7. 2 Falstaff , un palimpseste du théâtre du Vice

Une étude centrée plus particulièrement sur les rapprochements entre Falstaff et le Vice peut éclairer l'univers tragi-comique du théâtre shakespearien sous un angle intéressant. Dans Henri IV, l'aspect comique carnavalesque du Vice-Falstaff étant emphatique, il nous importe de souligner de nouveau le fait que le rire carnavalesque est lié à une vision du monde dans laquelle tout élément connaît son double négatif.

C'est un rire qui abolit la distance que génère communément la notion de hiérarchie.

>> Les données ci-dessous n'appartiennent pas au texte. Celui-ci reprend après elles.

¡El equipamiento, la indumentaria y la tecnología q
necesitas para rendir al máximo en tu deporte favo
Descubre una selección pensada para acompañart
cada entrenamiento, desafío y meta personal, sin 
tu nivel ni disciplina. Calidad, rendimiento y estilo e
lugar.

Le rire a le pouvoir de diluer l'espace, de rapprocher l'objet, de créer une zone de contact direct dans laquelle tout est possible. Dans cet espace clos métamorphosé par le rire on peut démasquer, retourner, dénuder, renverser en toute liberté et impunité. La peur et la vénération, souvent intimement liées, sont irrémédiablement anéantis par la force du rire et la perfidie du comique qu'elle engendre.

La fête carnavalesque s'inscrit totalement dans cette logique. L'objet est dépouillé de sa parure hiérarchique et de sa nudité jaillit le ridicule tandis que la familiarité s'instaure pour laisser place aux propos les plus irrespectueux souvent empreints de vérité. C'est ce que nous pourrions appeler l'opération comique du démembrement , le rôle familiarisant du rire. Le Vice-Falstaff , comme ses ancêtres, s'emploie à désofficialiser la parole de la culture dominante.

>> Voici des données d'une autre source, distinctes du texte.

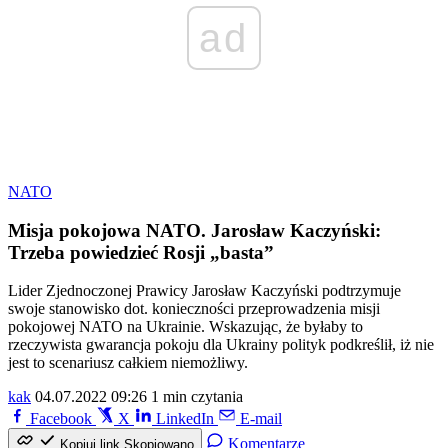
ad
NATO
Misja pokojowa NATO. Jarosław Kaczyński:
Trzeba powiedzieć Rosji „basta”
Lider Zjednoczonej Prawicy Jarosław Kaczyński podtrzymuje
swoje stanowisko dot. konieczności przeprowadzenia misji
pokojowej NATO na Ukrainie. Wskazując, że byłaby to
rzeczywista gwarancja pokoju dla Ukrainy polityk podkreślił, iż nie
jest to scenariusz całkiem niemożliwy.
kak
04.07.2022 09:26
1 min czytania
Facebook
X
LinkedIn
E-mail
Komentarze
Kopiuj link
Skopiowano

Henry IV voit se déployer la force décapante et délirante du rire qui s'oppose au ton sérieux caractéristique des thèses officielles et rigoureuses de la vie et du commerce humain, défendues, depuis la Réforme sous Henry VIII , par l'Etat et l'Eglise réunies sous la bannière du monarque. Falstaff incarne cette force à la manière du personnage-Vice qui occupait la scène Tudor pendant plus d'un siècle, intégrant de surcroît les caractéristiques du bouffon, personnage clef de la scène élisabéthaine destiné à occuper une place excentrée, en marge des événements, mais autorisé de part son statut d'extériorité à commenter impunément le jeu théâtral, à encadrer les propos sérieux de la pièce avec des commentaires imprégnés de paradoxes.

Si le personnage Falstaff comporte un certain nombre de ressemblances avec le Vice , il apparaît souvent atypique par rapport aux caractéristiques de la convention esquissés dans la première partie de cette étude. D'une part, dans le personnage Falstaff nous voyons fusionner le Vice avec le bouffon 336 . D'autre part, la différence est bien évidemment due à la liberté créatrice et au sens artistique de notre poète dramaturge.

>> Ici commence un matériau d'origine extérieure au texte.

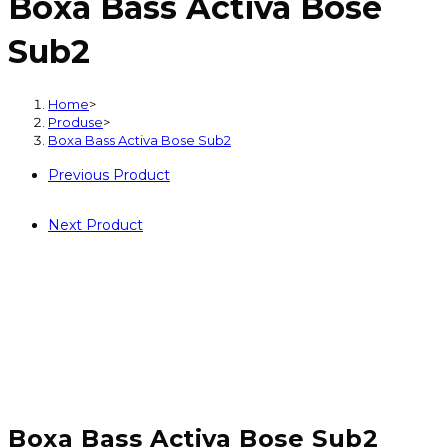
Boxa Bass Activa Bose
Activa
Bose
Sub2
Sub2
Home
>
Produse
>
Boxa Bass Activa Bose Sub2
Previous Product
Next Product
Boxa Bass Activa Bose Sub2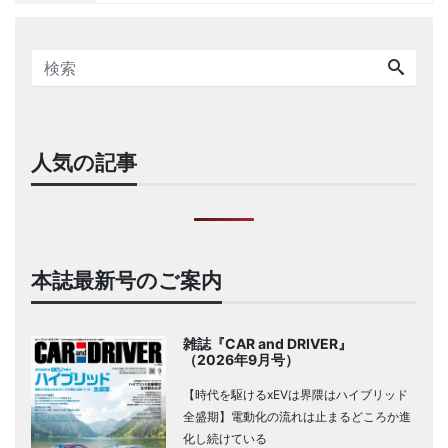
人気の記事
本誌最新号のご案内
雑誌『CAR and DRIVER』
（2026年9月号）
【時代を駆けるxEVは界隈はハイブリッド
全盛期】電動化の流れは止まるどころか進
化し続けている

Nous proposons au lecteur d'échantillonner un certain nombre de ressemblances entre le personnage Falstaff et le personnage conventionnel du théâtre du Vice (sans prétendre établir une typologie) afin de mieux rendre compte de la manière dont la vision tragi-comique de l'épopée du roi Henry V est médiatisée par ce personnage tragi-comique Falstaff et afin d'apprécier la dextérité avec laquelle Shakespeare use des conventions de l'époque pour dépasser ses contemporains. Le personnage-Vice permet à Shakespeare de suggérer ce qui ne va pas dans le royaume entier. Le corps grotesque de Falstaff est maladif, comme le corps spirituel et politique du roi Henry IV : le roi de la taverne est le reflet parodique du roi déchu. La mise en apposition de ces deux personnages dans lesquels le haut et le bas fusionnent par moments permet une mise en abyme du discours officiel devenu passéiste.

Notes
336.

Pour une tentative de différenciation entre ces deux catégories de personnages (tâche bien difficile d'ailleurs) voir David Wiles, Shakespeare 's Clowns, pp. 22-23. Selon Wiles les acteurs du théâtre populaire Tudor, notamment Armin et Kempe, avaient une influence primordiale sur la composition des clowns de Shakespeare. Kempe aurait joué le rôle de Falstaff à cause de son jeu plutôt lent (p 116).